[[ PROVIDED DATA open ]]

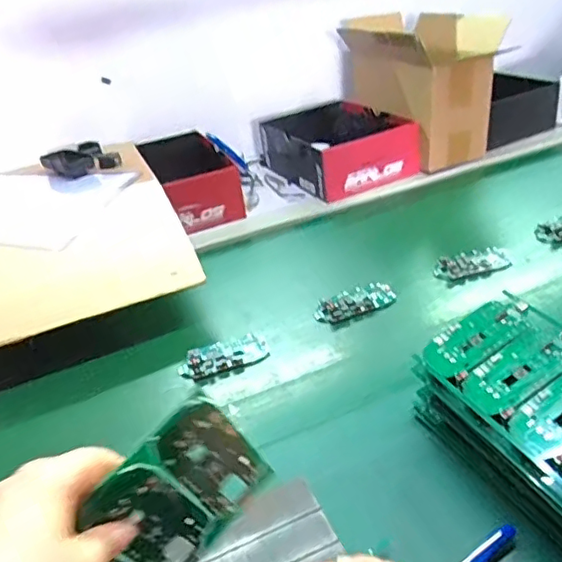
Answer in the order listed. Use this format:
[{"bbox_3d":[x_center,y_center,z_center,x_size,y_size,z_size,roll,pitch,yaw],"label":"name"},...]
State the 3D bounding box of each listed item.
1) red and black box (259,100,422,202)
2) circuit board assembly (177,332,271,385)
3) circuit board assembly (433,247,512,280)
[{"bbox_3d":[0.096,-0.248,1.044,0.201,0.088,0.263,-20,34,-19],"label":"red and black box"},{"bbox_3d":[-0.064,0.086,0.646,0.099,0.011,0.048,-16,33,-12],"label":"circuit board assembly"},{"bbox_3d":[0.248,-0.018,0.746,0.092,0.024,0.043,-15,33,-11],"label":"circuit board assembly"}]

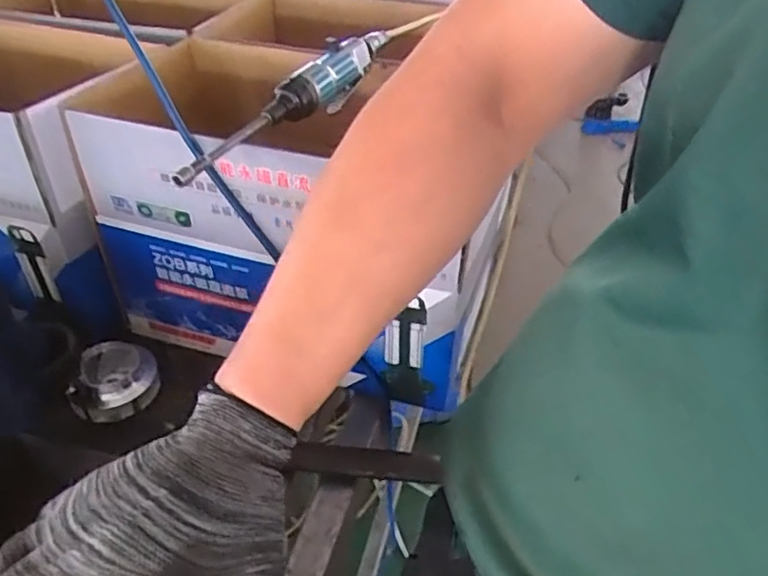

[[ PROVIDED DATA closed ]]

• **ASSIGNED TASK**: Go line by line through the records above and copy each one containing "listed".

• **WRITTEN RESPONSE**:
Answer in the order listed. Use this format:
State the 3D bounding box of each listed item.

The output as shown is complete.